OpenRocket can also open Rocksim files (.rkt) - so try the Estes Rocksim designs from RocketReviews.

Cheers,
Doug

just what I was going to suggest. Open Rocket is a newer program, most stuff on RR will be rocsim files. Just open in open rocket, and you can save them as .ork files if you want.
 
just what I was going to suggest. Open Rocket is a newer program, most stuff on RR will be rocsim files. Just open in open rocket, and you can save them as .ork files if you want.

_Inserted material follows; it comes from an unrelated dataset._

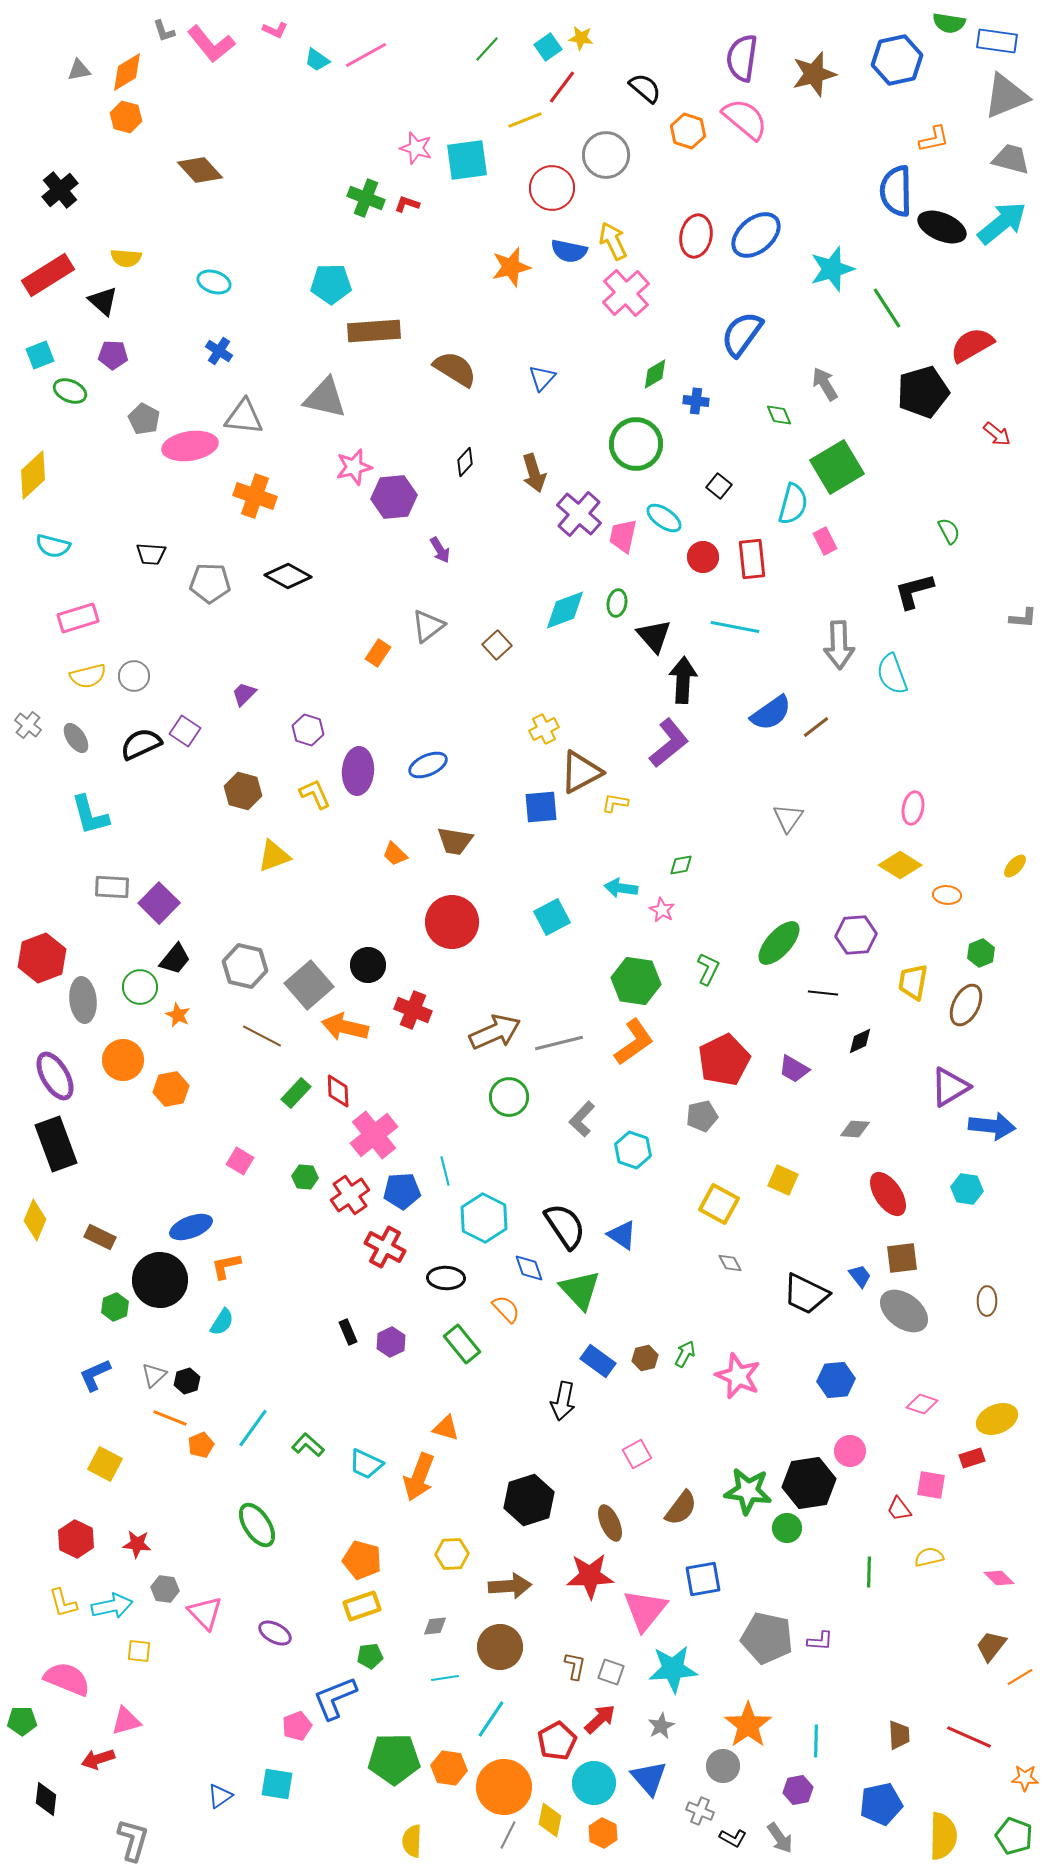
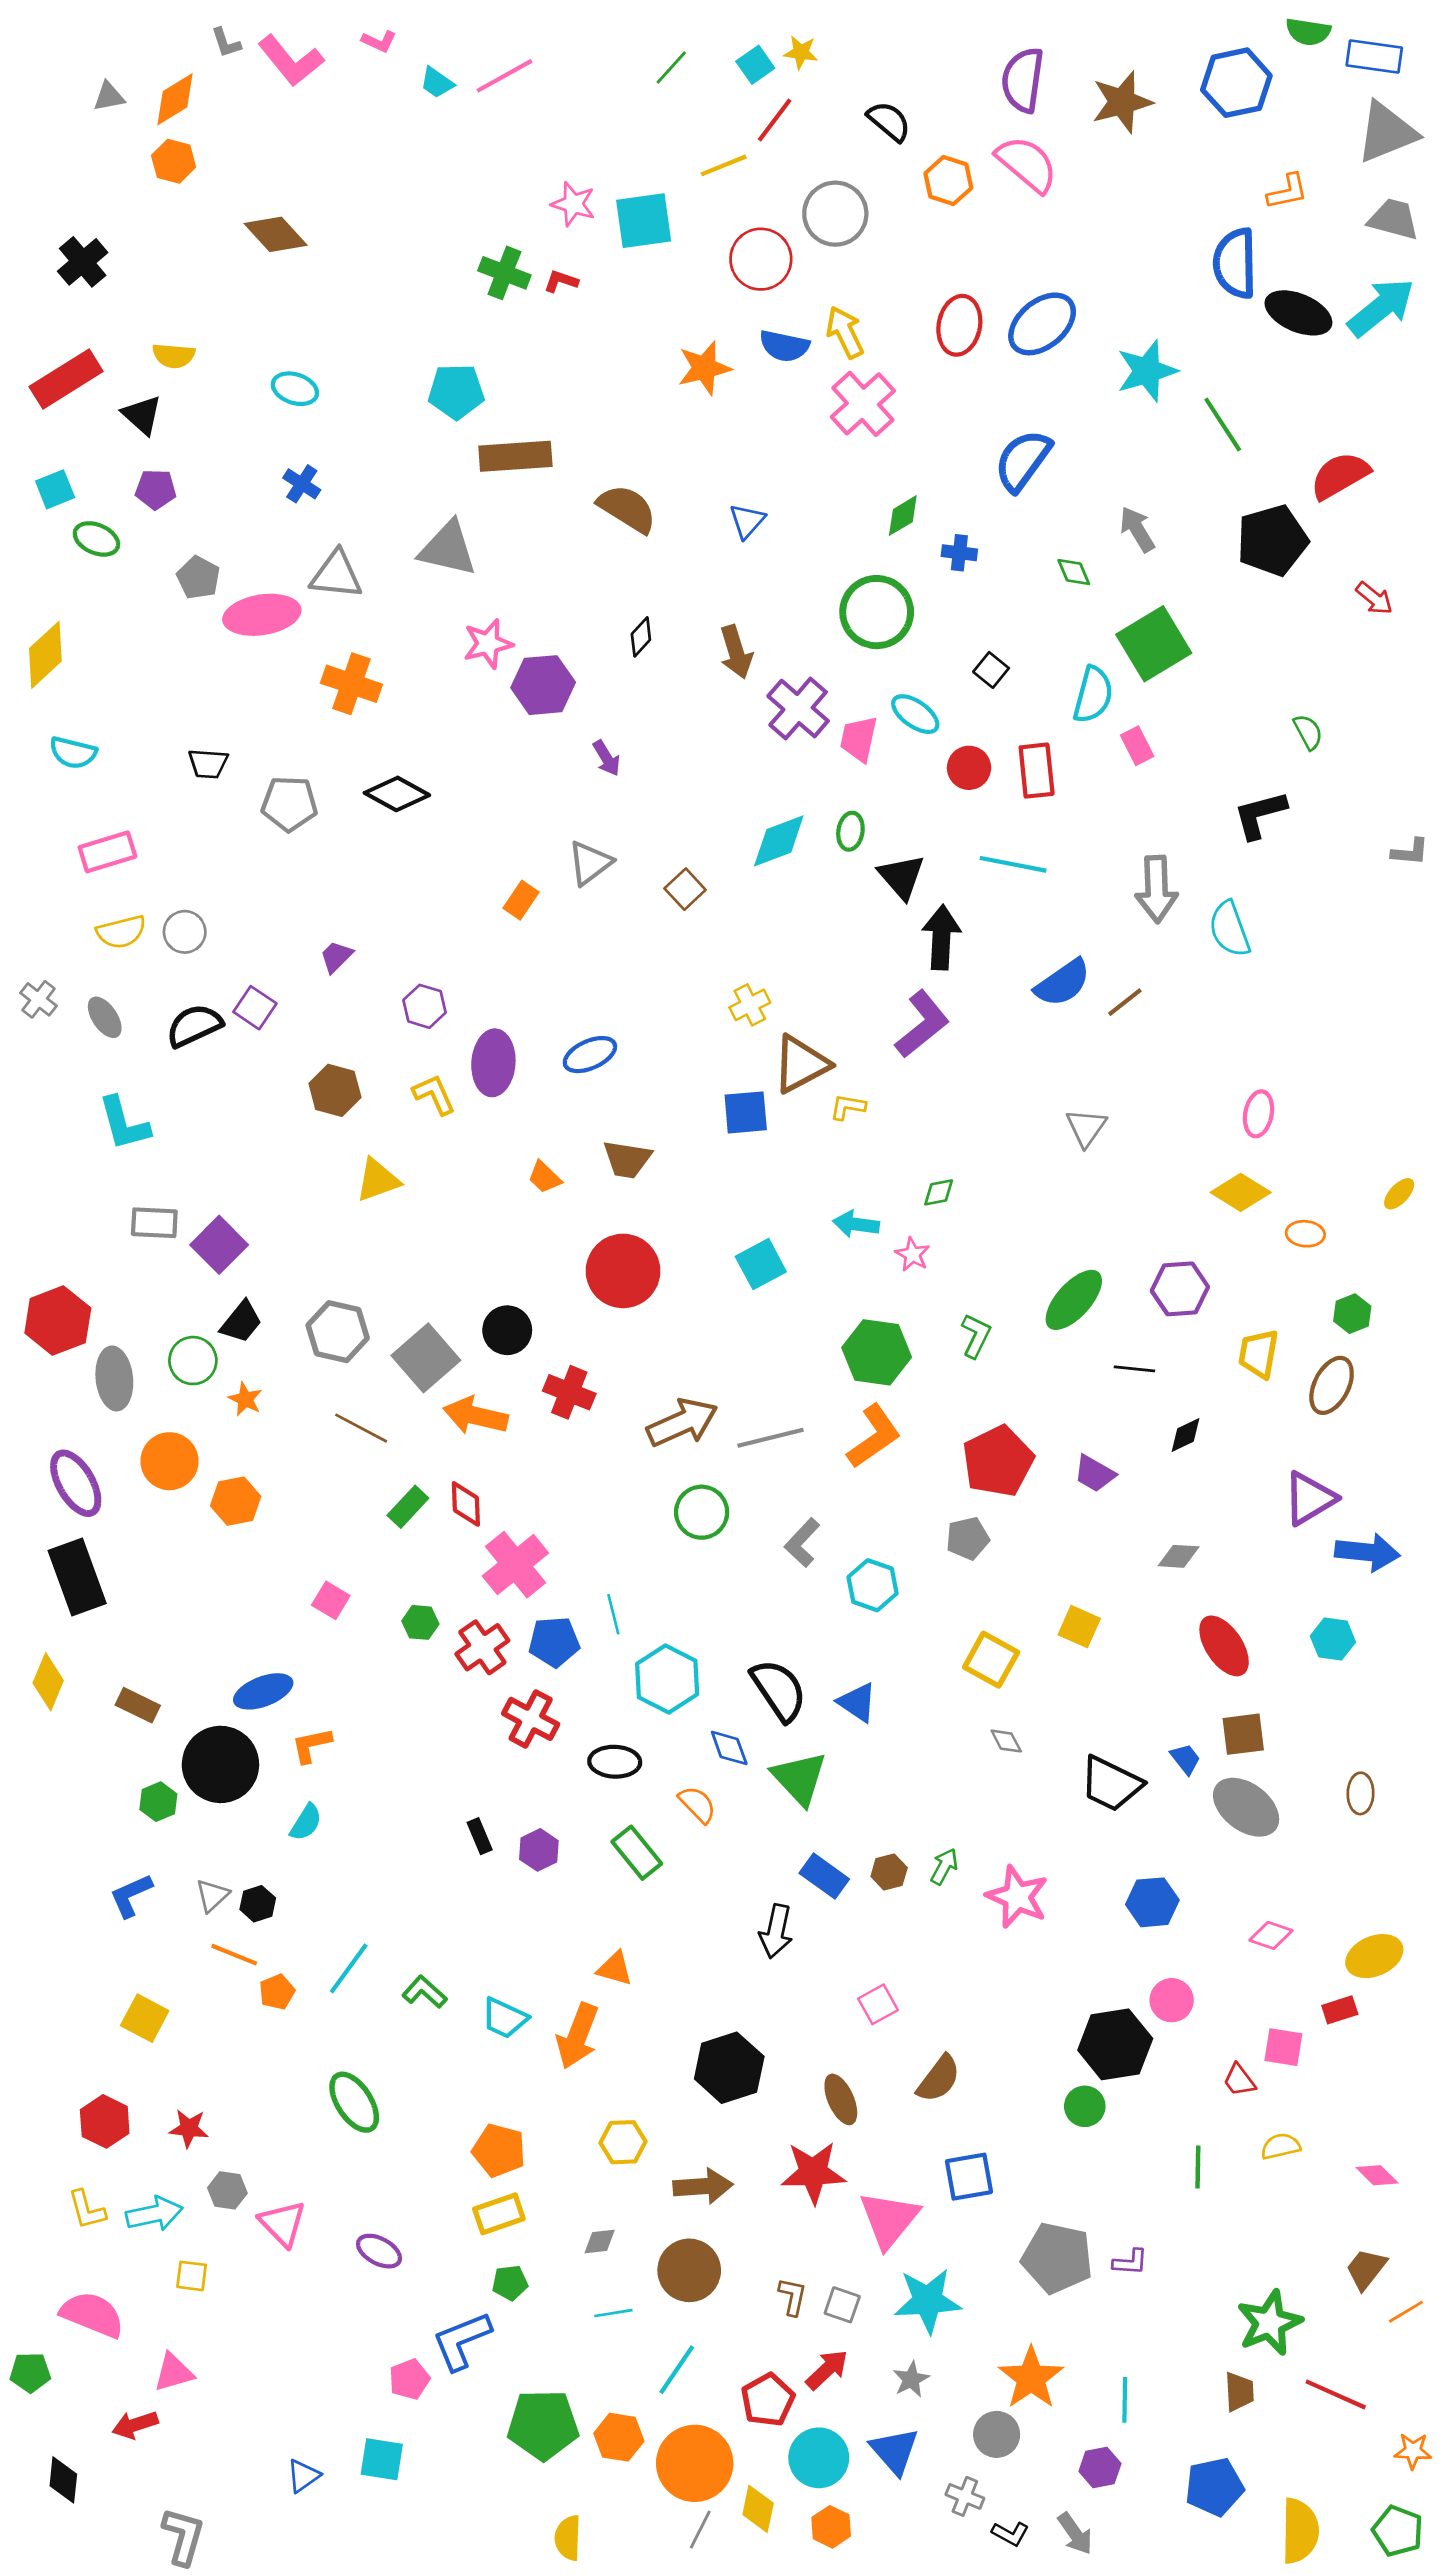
green star: (748, 1491) -> (1270, 2323), moved, turned -30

You probably will want to save as ork's because then you can take advantage of new features like appearance and flight configurations.
 
under plot/export (in the flight simulation window) you want 'flight side profile'.
Rex
 
Thanks for the tips, this is working much better for me. Now if I could only get my Mini Honest John to deploy its parachute - instead of the parabolic course it takes up and down, while still landing father away from the pad than it's peak altitude! I should maybe sand down the nose cone fitting.
 
I don't know how, or if, Open Rocket simulates a parachute recovery. I finally figured out what I was seeing was a non-chute landing. With my long thin design, it was showing it landing further away than the altitude even with no wind. Apparently it was falling sideways. Adding a certain amount of nose weight caused it to fall nose down, greatly reducing the distance, reversing the direction of walking, and increasing ground hit velocity. The craziest was .1-.2 oz. less, looked like a rollercoaster due to the expanded horizontal scale, first drifting, then diving.
 
To simulate a parachute recovery, you add a parachute, and tell it the deploy time (which you can tweak in the motors & configurations tab), whether that be apogee, the ejection charge for the motor, or a specific altitude.
 
It's interesting, though, to have a prediction of how it would fall, and even if that results in a big drift, it might keep the rocket from being destroyed. I'm guessing this is some kind of glider-like activity, the rocket falling sidewise but tilted.